Digital platforms have been very much a focus of policy attention of late, with reports on the problems and challenges they raise published by the UK (several, including the Furman Review), Australia, Germany, European Commission & others. The platforms these various reports discuss are the big ones, and the concerns range from competition policy to employment practices to online harms.
A terrific new book by Michael Cusumano, Annabelle Gawer and Devid Yoffie, The Business of Platforms, points out though that most of the digital platforms that are not big are dead: four in five fail. The book is aimed at people running or starting platforms, offering advice on (as the subtitle puts it). “Strategy in the Age of Digital Competition, Innovation and Power).” The book very nicely links business strategy to the underlying economic characteristics of digital, and I think is probably in this respect the best tech business book since Shaprio and Varian’s (now old, 1998) Information Rules.
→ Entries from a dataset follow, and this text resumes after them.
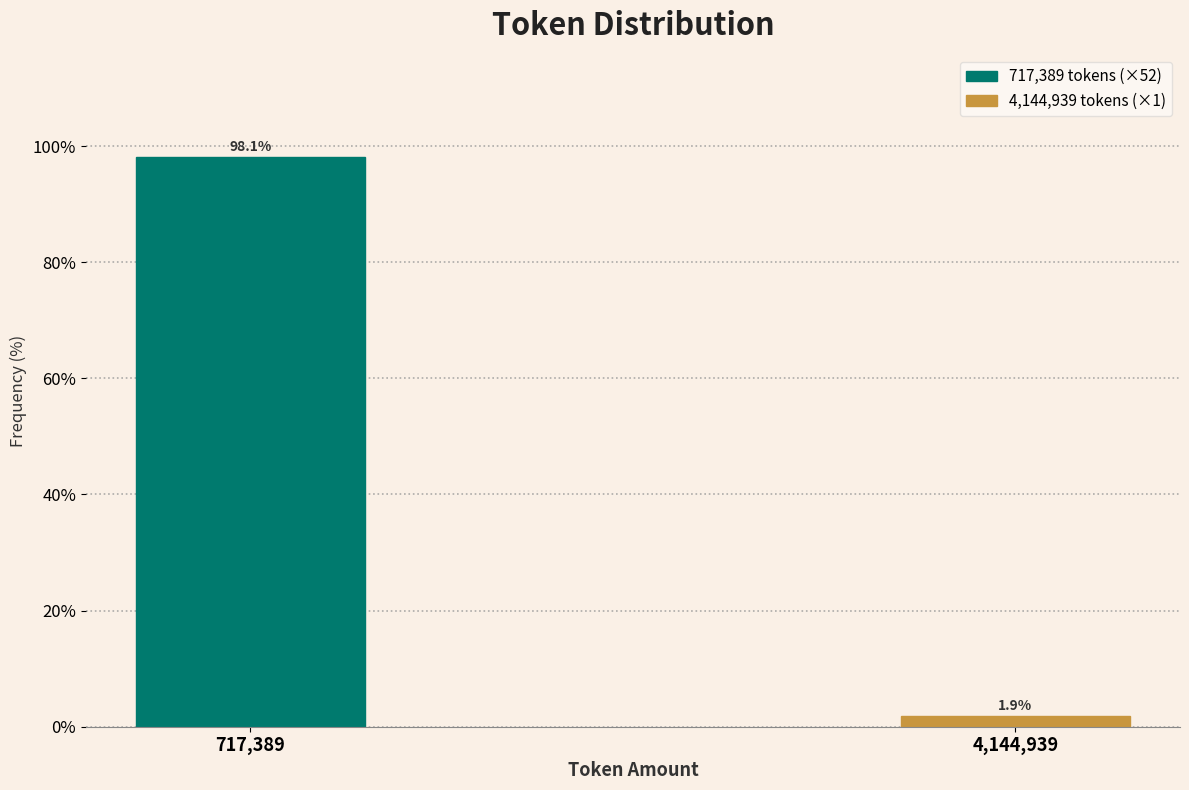

Reading left to right, list all the values displayed in this chart.

717,389=98.1	4,144,939=1.9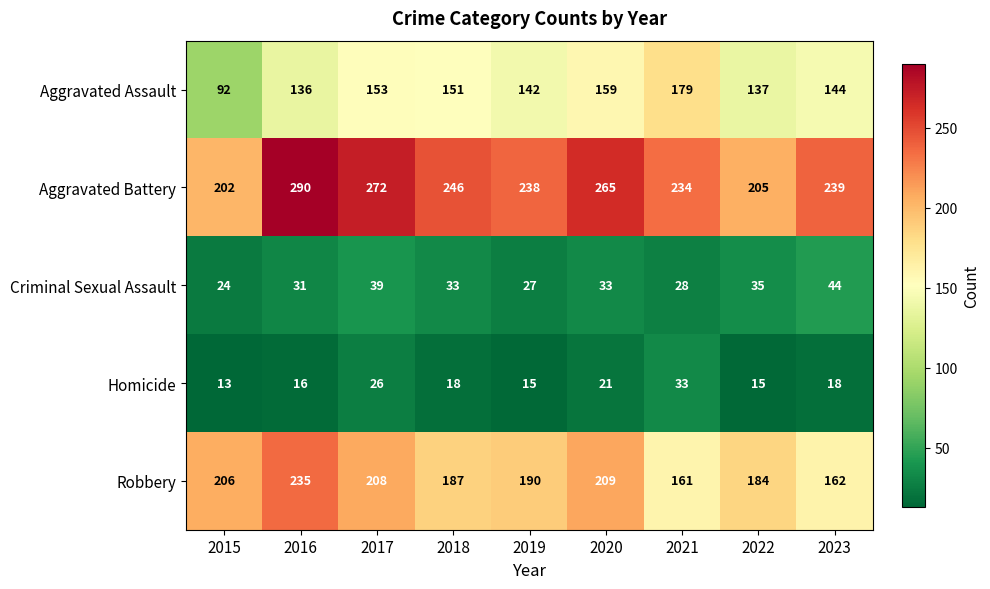

What is the difference between the maximum and minimum values in the Aggravated Battery series?

88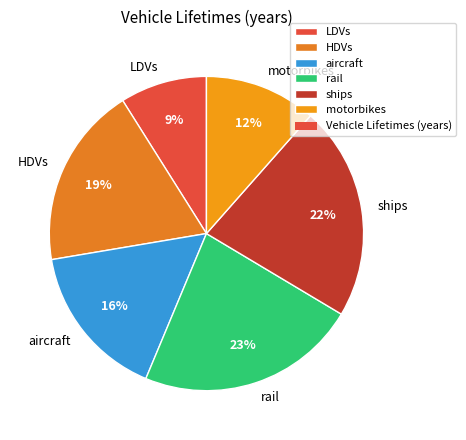

How many segments does this pie chart have?

6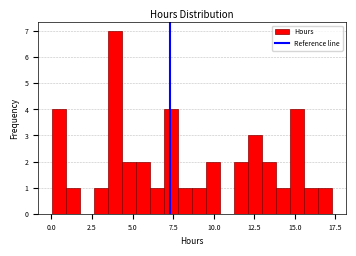

Read against the x-axis, roughly where is the centre of the tallest bar?

4.0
It starts by pointing out that there is nothing inevitable about network effects (direct and indirect) kicking in: they have to be nurtured: “Companies and governments have to make the right srategic and policy decisions in order to drive strong network effects.” These can include technical standards, for example, or ensuring competition thrives at the right times and points. The book also distinguishes between two types of platform, requiring different strategies (although there are a groing number of hybrids). Innovation platforms create value by enabling third parties to develop products or service on top of the platform, while transaction platofrms create value by matching different sides of a market.
Key challenges for all, though, involve solving the ‘chicken and egg’ problem (because different sides of the platform depend on each other) by appropriate pricing and cross-subsidy, and figuring out a business model. (And in my view the dependence of so many on advertising is a major weakness & can’t be sustained). The book uses the framework to explore the many platform failures. It also has a chapter on how non-platform incumbents can respond to the digital challenge (it’s tough…), and looks briefly at issues such as the use and governance of data, and also the importance of working with regulators rather than against them and recognizing the responsibilities that come with (market and other) power. “Every major company we cited in this book has been the subjject of government investigations, local regulatory oversight, and intense media scrutiny.”
All in all, highly recommended. If you know the economics, the case studies and management literature covered will be informative, and if you know the business details, the economic framework should be useful. I very much enjoyed reading it.